The book describes how in the aftermath of Deng Xiaoping's relaxation of state control of enterprise, a wave of both entrepreneurial activity and democratic self-rule began to emerge throughout China. The ruling elites, driven by concern for the unforeseeable consequences of these developments, launched a program that forced commerce to the easily regulated cities and starved rural areas of capital and government resources. The gleaming cities of China represent the universal drive of bureaucrats to develop regulated, planned environments. As Huang shows, these cities are underperforming economically while the countryside, potentially a much bigger generator of wealth, plummets in income, health status, and literacy. Moreover, in the cities state-sanctioned corruption has arisen, another reliable by-product of a planned economy. Nonetheless, Huang assembles persuasive evidence that growth unsettles autocratic rule.
Thus China emerges as an underperforming economy relative to its potential. Comparing China's economic performance to India's, Huang notes that India has a significant advantage in its "soft infrastructure," that informal set of human capital assets, including the freedom to communicate, that result from India's commitment to democracy. In the end, he sees India as the better performer, a conclusion much at odds with the prevailing view of Western experts.
Getting Rich, Staying Poor
In each of these books, the tension between rural and urban economic activity appears endemic to both successful growth and the propensity to embrace a more or less democratic order. Friedman is sometimes Jeffersonian in his suspicion of city life. Nilekani speaks of India's passage from a similar suspicion of cities to understanding the city as an engine of innovation and locus of social networks. Huang traces China's purposeful tilting of opportunity toward cities to the rent-seeking schemes of political elites. Who would have thought, in the age of the internet, that such issues would appear so important to the balance between capitalism and democracy?
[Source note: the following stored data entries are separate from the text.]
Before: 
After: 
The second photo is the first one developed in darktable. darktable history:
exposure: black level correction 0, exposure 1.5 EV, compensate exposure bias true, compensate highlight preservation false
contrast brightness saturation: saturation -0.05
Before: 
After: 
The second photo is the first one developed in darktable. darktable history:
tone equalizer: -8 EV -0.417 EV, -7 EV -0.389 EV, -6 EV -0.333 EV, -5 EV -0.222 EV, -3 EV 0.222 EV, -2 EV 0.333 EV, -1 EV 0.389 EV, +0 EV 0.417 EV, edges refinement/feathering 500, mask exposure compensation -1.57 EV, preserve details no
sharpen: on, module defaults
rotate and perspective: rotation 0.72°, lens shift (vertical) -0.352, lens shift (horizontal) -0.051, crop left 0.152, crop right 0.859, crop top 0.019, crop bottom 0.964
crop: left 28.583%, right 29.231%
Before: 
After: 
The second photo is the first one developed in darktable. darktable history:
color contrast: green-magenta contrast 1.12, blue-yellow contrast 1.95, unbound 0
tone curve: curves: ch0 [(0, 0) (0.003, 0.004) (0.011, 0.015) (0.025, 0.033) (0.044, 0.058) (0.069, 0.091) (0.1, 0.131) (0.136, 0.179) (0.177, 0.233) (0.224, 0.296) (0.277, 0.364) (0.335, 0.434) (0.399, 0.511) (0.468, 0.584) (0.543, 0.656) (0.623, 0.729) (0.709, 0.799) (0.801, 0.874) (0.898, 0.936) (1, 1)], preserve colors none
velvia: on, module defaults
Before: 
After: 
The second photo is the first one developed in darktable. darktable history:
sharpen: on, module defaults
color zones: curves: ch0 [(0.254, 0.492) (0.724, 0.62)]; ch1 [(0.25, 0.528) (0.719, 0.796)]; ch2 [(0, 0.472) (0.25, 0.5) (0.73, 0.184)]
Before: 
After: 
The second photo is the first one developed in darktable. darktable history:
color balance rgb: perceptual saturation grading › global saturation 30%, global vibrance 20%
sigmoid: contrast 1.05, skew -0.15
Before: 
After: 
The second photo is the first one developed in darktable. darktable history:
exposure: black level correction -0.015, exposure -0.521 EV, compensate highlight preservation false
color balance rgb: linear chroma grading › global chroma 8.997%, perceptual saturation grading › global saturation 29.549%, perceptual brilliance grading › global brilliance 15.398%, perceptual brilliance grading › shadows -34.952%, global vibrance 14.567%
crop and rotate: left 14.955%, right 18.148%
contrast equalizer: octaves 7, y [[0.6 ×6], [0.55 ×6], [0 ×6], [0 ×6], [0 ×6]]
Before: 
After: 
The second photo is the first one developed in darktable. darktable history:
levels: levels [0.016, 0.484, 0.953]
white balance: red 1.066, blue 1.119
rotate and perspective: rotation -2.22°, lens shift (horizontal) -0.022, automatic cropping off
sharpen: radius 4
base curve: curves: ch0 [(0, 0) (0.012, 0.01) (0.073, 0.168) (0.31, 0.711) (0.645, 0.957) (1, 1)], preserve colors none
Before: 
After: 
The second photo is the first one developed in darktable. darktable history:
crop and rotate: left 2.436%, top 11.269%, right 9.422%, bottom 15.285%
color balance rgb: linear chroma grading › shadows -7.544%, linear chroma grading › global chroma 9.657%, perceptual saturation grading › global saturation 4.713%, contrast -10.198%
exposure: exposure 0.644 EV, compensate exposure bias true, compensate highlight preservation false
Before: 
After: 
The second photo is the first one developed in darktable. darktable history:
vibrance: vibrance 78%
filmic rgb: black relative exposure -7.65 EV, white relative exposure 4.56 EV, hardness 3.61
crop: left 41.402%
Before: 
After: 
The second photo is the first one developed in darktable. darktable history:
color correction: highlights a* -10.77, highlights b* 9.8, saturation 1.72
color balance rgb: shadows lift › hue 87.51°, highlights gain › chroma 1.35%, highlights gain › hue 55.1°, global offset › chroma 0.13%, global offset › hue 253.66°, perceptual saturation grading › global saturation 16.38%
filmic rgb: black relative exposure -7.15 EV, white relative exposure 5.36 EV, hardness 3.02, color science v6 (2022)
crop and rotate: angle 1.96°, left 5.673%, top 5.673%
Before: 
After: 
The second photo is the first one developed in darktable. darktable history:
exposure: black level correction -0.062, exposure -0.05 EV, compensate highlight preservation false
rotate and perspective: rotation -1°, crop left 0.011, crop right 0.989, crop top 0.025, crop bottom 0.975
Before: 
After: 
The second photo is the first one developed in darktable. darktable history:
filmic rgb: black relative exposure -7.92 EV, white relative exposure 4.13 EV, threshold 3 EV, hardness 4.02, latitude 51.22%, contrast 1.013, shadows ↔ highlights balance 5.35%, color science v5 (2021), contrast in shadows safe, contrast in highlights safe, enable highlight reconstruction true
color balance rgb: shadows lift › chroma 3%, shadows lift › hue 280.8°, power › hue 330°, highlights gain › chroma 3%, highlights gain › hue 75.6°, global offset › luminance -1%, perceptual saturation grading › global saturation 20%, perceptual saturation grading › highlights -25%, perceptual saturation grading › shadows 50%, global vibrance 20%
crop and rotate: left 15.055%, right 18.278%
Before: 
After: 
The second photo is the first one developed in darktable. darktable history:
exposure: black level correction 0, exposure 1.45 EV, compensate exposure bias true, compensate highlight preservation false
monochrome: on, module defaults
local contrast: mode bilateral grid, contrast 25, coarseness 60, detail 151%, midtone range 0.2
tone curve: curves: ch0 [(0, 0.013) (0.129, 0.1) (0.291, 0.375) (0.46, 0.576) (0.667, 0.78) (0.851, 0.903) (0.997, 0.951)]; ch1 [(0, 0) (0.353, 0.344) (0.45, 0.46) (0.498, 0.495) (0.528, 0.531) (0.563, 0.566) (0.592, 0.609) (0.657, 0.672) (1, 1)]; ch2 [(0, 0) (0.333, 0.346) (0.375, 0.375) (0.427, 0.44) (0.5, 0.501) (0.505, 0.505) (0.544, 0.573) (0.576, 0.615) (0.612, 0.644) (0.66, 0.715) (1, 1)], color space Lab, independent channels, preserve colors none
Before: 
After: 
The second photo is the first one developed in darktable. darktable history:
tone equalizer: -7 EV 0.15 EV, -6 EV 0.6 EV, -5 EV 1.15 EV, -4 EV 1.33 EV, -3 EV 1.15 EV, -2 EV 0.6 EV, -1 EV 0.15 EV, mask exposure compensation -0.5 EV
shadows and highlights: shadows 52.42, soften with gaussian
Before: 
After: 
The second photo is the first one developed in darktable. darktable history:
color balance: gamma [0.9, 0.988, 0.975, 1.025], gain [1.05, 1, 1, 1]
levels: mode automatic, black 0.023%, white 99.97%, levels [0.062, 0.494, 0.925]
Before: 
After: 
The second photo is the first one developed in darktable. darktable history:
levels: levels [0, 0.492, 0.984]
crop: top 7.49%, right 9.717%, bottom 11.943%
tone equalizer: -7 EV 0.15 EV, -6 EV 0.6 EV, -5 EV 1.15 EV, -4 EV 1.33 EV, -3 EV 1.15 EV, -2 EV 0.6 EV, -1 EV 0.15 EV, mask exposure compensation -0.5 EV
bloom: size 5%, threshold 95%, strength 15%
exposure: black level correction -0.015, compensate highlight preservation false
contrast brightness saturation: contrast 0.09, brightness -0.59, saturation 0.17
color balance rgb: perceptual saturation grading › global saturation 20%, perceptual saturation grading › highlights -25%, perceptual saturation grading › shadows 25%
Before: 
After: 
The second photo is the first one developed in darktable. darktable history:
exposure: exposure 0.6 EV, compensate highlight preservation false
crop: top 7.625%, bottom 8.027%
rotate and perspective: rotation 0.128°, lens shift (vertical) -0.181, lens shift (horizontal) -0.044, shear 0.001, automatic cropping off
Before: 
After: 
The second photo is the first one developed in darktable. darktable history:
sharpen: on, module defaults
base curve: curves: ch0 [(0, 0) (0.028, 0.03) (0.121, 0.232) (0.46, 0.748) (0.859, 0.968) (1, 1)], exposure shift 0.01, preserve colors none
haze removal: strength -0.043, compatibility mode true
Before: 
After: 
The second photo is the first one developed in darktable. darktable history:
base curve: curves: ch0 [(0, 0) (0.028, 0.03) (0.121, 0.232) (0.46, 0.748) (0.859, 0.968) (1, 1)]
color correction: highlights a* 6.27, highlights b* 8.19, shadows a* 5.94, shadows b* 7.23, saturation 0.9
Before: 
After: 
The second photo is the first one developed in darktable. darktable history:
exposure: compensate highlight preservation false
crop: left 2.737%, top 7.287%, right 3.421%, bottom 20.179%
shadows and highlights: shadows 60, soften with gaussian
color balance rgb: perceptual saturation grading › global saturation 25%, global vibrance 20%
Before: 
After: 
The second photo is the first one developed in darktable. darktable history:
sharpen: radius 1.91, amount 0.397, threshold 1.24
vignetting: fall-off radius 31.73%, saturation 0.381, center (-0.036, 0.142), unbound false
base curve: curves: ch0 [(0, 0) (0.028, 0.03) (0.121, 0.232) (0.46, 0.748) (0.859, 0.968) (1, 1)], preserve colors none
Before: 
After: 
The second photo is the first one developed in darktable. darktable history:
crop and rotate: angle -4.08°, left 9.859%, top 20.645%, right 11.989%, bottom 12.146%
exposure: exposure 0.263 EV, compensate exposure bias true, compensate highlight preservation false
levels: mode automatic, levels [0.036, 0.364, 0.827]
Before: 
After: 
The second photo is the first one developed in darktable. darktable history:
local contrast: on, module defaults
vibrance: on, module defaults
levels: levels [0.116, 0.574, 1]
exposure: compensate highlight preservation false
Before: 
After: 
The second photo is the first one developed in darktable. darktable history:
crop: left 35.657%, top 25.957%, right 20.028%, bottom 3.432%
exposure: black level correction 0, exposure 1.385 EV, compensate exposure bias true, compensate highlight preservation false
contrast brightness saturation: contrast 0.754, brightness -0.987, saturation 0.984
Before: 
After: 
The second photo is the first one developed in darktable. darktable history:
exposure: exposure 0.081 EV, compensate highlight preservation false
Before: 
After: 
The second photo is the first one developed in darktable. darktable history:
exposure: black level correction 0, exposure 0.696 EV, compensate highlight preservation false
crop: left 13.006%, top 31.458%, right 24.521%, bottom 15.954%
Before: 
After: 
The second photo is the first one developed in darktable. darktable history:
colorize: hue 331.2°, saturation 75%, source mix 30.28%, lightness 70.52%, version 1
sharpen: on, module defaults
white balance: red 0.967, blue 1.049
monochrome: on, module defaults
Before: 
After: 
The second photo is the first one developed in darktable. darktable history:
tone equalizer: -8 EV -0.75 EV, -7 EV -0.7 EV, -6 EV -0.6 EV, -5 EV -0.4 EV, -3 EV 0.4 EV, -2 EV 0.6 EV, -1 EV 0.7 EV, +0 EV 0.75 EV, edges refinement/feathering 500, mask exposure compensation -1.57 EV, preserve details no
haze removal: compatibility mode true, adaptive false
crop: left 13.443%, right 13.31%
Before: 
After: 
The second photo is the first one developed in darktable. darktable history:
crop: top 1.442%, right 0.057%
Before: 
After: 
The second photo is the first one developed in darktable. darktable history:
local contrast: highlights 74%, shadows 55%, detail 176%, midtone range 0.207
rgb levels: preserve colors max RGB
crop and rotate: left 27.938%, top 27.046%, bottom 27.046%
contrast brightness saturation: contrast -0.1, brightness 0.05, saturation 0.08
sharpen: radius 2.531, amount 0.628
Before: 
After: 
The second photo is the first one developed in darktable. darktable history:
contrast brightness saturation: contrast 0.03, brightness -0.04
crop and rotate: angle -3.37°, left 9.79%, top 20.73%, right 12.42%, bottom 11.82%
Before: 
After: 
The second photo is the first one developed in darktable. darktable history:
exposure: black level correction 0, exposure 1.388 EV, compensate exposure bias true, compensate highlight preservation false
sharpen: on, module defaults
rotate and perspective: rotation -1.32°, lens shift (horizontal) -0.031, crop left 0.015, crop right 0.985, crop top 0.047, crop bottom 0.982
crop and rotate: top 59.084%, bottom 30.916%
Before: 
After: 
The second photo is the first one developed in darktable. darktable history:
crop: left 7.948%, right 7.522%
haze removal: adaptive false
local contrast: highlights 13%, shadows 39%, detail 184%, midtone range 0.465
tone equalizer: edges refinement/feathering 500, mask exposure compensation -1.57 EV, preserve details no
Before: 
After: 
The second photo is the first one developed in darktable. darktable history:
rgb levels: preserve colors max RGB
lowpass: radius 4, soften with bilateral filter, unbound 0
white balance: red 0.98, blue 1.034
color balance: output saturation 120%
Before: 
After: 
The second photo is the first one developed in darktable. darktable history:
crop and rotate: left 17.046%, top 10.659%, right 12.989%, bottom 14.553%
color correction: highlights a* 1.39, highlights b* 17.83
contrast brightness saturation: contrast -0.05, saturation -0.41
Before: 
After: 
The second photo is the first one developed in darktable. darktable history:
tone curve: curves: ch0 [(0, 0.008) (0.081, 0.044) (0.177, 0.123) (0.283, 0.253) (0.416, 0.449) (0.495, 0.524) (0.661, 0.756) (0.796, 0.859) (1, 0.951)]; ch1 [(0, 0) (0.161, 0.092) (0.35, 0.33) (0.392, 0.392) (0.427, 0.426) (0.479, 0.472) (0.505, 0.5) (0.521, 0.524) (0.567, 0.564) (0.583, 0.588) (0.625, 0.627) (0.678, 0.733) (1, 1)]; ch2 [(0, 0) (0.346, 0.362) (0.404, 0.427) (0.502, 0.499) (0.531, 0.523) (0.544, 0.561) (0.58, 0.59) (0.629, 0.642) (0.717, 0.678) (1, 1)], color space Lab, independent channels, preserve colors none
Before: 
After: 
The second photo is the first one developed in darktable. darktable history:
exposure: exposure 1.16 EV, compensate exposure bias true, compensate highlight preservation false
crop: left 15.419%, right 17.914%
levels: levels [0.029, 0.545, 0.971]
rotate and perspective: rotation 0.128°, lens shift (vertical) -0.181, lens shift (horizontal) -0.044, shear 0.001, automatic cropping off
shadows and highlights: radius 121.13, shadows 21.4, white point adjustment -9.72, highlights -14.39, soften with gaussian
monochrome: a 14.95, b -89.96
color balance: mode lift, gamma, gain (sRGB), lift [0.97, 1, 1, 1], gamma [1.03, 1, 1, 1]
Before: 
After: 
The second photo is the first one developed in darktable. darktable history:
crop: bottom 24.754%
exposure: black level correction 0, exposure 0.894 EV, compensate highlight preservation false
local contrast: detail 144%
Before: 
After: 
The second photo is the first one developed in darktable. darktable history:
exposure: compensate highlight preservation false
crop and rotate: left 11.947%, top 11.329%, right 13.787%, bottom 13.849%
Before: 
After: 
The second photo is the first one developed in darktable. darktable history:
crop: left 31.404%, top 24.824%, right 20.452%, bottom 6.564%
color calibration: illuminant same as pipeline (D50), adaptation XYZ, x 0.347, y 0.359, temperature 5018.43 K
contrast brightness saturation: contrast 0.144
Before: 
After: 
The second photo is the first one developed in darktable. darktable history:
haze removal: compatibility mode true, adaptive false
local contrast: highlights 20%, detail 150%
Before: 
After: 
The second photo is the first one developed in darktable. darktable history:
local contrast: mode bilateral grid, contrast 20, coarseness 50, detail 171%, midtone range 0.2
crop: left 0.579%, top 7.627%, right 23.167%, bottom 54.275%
Finally, in his difficult but thought-provoking How Rich Countries Got Rich and Why Poor Countries Stay Poor, Erik S. Reinert argues that George Marshall was the last to have the urban-rural relationship about right when he conceived of German postwar recovery. Reinert, who teaches at Tallinn University of Technology in Estonia, argues that what development economics advances as axiomatic rules of growth have no basis in theory or experience. As a result, many countries, shaped by the Washington Consensus and its successor, the Millennium Goals, have had their development retarded. The implicit message of the development experts is that the underdeveloped cannot emerge. (Reinert comes close to attributing racism to the cadre of international officials who oversee the distribution of aid from the developed world.) The fear of cities and their chaos clashes, in the minds of development experts, with the urge to establish centrally planned economies, which implicitly seek to concentrate economic activity. The result is programs of aid that prove ineffective and, worse, supportive of non-democratic regimes. He considers the ability to develop mixed urban-rural economies as central to stable nation-building, but sees no champions for this option in either international bureaucracies or Economics departments.
Reinert points to the unstated conclusion that the development community is at best ambivalent, and more likely hostile, to capitalism and growth. If democracy seems to accompany capitalism and to allow growth with all its dire environmental and other consequences, then perhaps the experts conclude that democracy, too, will have to go. Schumpeter would not be surprised.